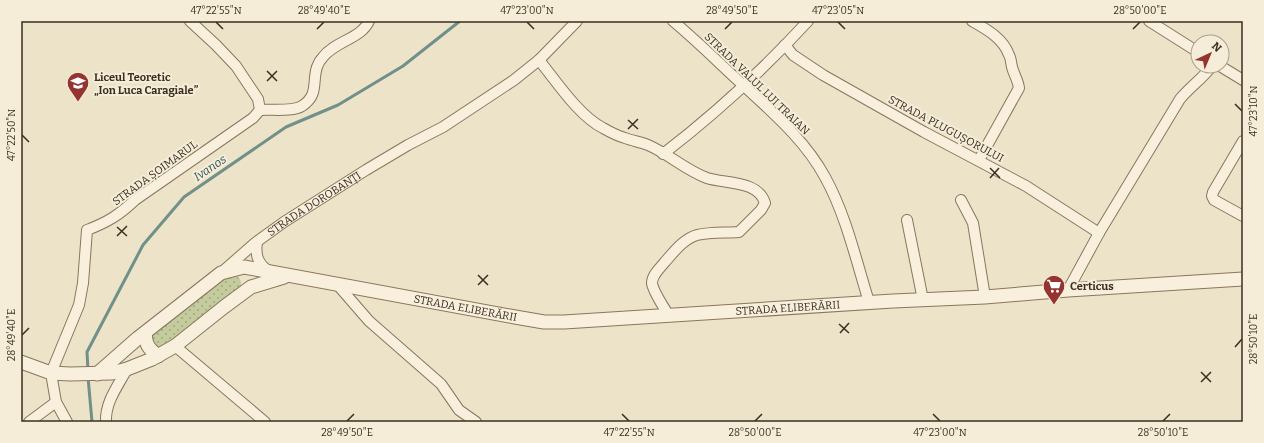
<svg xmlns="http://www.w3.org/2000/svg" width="1264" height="443" font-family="Bitter,serif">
	<defs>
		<pattern id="green-dots" width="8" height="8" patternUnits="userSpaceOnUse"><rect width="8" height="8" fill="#c4cb9d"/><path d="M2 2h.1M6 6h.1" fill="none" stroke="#a0a580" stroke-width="1.8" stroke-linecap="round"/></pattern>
	</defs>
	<rect width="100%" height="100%" fill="#ede3c9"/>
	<path fill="url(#green-dots)" d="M228 274C239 275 243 279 240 290L164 348 157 349 153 347 150 334Z"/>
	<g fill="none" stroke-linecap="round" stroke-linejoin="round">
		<path stroke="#709089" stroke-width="3" d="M88 371 87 352 143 245 184 197 286 127 338 105 403 66 460 21
			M88 377 92 422"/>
		<g stroke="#89765e" stroke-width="12">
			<g id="minor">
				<path d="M673 21C697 41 719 63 742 84 773 113 805 140 825 177 846 215 856 260 869 302"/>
				<path d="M972 21C986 29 1003 38 1009 55 1011 58 1011 63 1012 67 1014 75 1018 80 1019 88L979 160"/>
				<path d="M1149 21 1198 52"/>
				<path d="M785 45 793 55 823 75 924 132 1026 186 1099 233"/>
				<path d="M539 60C556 81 579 116 603 128 610 132 618 136 625 138 633 141 641 142 648 145 669 154 685 170 707 178 725 184 758 180 765 203L761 210 739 232C725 233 710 232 697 235 683 239 673 253 664 263 660 268 652 275 652 283 653 292 664 307 669 316"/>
				<path d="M1220 66 1243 80"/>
				<path d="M260 110C271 109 293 112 302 106 319 95 312 82 317 67 318 64 321 59 323 57 335 41 361 39 369 21"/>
				<path d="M1243 141 1213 192 1212 196 1214 200 1243 216"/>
				<path d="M663 154C715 114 764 69 808 21"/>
				<path d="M961 200 973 223 985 297"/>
				<path d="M907 220 923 300"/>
				<path d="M257 242C255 256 258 264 270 272"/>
				<path id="s1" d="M222 272 255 243 284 222 366 170 408 145 443 127 514 80 539 60 577 21"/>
				<path d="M336 283 369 321 441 384 459 410 476 422"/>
				<path d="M1068 290 1099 233 1180 99C1190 87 1203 78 1212 66"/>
				<path d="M175 346 265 422"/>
				<path d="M29 422 56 402"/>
				<path d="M67 422 56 402 51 373 79 305 83 283 87 230C108 222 119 215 135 200L253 118 260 110 258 99 236 66 216 45 190 21"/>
				<path d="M106 422C105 402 118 386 127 369"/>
			</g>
		</g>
		<g stroke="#89765e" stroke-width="15">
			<g id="tertiary">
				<path d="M145 333C146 345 148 348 158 356"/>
				<path d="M21 362 51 373 70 374 112 373 127 369 152 359 175 346 224 307 251 287 284 277"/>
				<path id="s2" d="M97 374 138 338 221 273 244 267 515 317 544 322H564L893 301 985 297 1068 290 1243 279"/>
			</g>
		</g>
		<use href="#minor" stroke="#f8f0dc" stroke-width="10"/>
		<use href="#tertiary" stroke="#f8f0dc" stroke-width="13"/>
	</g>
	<path fill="none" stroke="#3a2e21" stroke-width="1.5" d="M216 22 223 29M527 22 534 29M838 22 845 29M317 29 324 22M725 29 732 22M1133 29 1140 22M267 71 277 81M267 81 277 71M1235 104 1242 111M628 120 638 129M628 129 638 119M22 135 29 142M990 168 1000 178M990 178 999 168M117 227 127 236M117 236 127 226M478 275 488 285M478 285 488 275M839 324 849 333M840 333 849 323M22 335 29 328M1235 347 1242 339M1201 372 1211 382M1201 382 1211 372M622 414 629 421M933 414 940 421M347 421 354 414M755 421 762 414M1163 421 1170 414"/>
	<defs>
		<g id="school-pin" transform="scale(1.15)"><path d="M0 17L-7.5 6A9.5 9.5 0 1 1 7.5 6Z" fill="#953331" stroke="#f5edd8"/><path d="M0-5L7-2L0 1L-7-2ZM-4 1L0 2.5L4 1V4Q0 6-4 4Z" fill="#fff"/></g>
		<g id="supermarket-pin" transform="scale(1.15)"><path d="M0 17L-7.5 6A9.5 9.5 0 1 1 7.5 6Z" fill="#953331" stroke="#f5edd8"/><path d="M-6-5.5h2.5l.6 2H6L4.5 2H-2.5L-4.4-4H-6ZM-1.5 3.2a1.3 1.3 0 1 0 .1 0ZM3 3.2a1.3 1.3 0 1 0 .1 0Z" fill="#fff"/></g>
	</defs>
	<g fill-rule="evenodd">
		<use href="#school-pin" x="78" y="83"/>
		<use href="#supermarket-pin" x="1054" y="286"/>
	</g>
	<g text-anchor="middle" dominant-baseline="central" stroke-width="4" stroke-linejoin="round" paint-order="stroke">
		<g font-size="11" font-weight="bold" fill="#3a2e21" stroke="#f5edd8" text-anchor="start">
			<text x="94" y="77">Liceul Teoretic<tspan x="94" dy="13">„Ion Luca Caragiale”</tspan></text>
			<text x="1070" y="286">Certicus</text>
		</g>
		<g font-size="11" fill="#3a2e21" stroke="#f5edd8">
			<text transform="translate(757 84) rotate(44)">STRADA VALUL LUI TRAIAN</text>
			<text transform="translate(946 129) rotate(28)">STRADA PLUGUȘORULUI</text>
			<text transform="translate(155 173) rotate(-36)">STRADA ȘOIMARUL</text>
			<text stroke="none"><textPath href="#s1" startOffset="115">STRADA DOROBANȚI</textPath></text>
			<text stroke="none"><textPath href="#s2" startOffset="409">STRADA ELIBERĂRII</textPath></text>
			<text stroke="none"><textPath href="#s2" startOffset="733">STRADA ELIBERĂRII</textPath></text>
		</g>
		<g font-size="12" font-style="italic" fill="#315958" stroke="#f5edd8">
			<text transform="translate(210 168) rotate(-34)">Ivanos</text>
		</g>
	</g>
	<rect width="1264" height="443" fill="none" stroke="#f5edd8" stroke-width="44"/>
	<g transform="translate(1210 54) rotate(44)"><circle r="19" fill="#f5edd8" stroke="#aaa18f"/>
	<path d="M0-3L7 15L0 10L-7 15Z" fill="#953331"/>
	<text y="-6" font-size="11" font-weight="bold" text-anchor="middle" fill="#3a2e21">N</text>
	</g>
	<rect x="22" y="22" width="1220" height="399" fill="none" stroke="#3a2e21" stroke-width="1.5"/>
	<g font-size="10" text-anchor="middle" fill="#3a2e21">
		<text x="216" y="14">47°22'55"N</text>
		<text x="324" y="14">28°49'40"E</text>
		<text x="527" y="14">47°23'00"N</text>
		<text x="732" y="14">28°49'50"E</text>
		<text x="838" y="14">47°23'05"N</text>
		<text x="1140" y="14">28°50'00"E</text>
		<text transform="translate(1253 111) rotate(-90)" y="4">47°23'10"N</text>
		<text transform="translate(11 135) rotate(-90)" y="4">47°22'50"N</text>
		<text transform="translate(11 335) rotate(-90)" y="4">28°49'40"E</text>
		<text transform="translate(1253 339) rotate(-90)" y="4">28°50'10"E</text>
		<text x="347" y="436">28°49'50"E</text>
		<text x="629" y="436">47°22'55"N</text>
		<text x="755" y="436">28°50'00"E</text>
		<text x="940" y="436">47°23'00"N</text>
		<text x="1163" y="436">28°50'10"E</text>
	</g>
</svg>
___
## What is needed
In the data above, each line holding "linejoin" is to be found and copied.

## Task result
	<g fill="none" stroke-linecap="round" stroke-linejoin="round">
	<g text-anchor="middle" dominant-baseline="central" stroke-width="4" stroke-linejoin="round" paint-order="stroke">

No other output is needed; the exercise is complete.